D’une manière générale, nous devons amplifier l’effort de pédagogie auprès de la société civile, de nos citoyens et de leurs élus pour qu’ils s’approprient le potentiel du RSN. C’est certainement un des enjeux de la citoyenneté numérique.

Le dernier axe, au cœur de la mission de l’Arcom, c’est de renforcer l’économie des médias producteurs d’information professionnelle. Car lutter contre la désinformation, c’est bien et c’est nécessaire. Mais produire une information de qualité, indépendante et fiable, l’est tout autant. C’est un des objectifs du règlement européen sur la liberté des médias adopté le 11 avril 2024 (EMFA) qui entrera en vigueur en août, et des travaux passionnants des Etats généraux de l’information qui ont abouti à de nombreuses propositions utiles.

Ces travaux devraient – je l’espère- trouver une traduction législative dans les prochains mois, afin de renforcer l’indépendance des rédactions, la transparence du capital des médias et le contrôle des concentrations, donc la crédibilité et le pluralisme de l’information, mais aussi son modèle économique.

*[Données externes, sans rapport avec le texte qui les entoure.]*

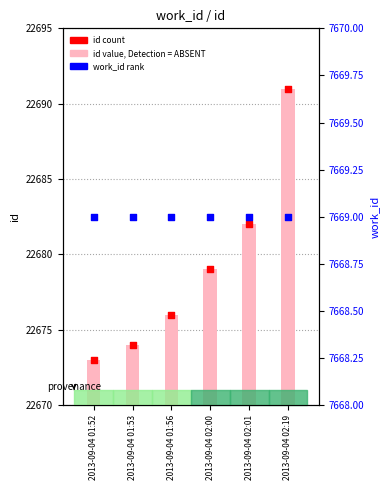

Which series contains the lowest Y value?

work_id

Ainsi, entre le RSN, l’EMFA et les EGI, c’est une approche d’ensemble qui se met en place pour consolider la production d’information professionnelle en Europe et contribuer à notre souveraineté (en complément des mesures défensives contre ingérences). L’Arcom compte y assumer toute sa part avec ses partenaires.

Je vais maintenant laisser la place à la table ronde passionnante que Benoît Loutrel, membre du collège de l’Arcom et du conseil scientifique de Viginum, à la charge de modérer. Je vous remercie.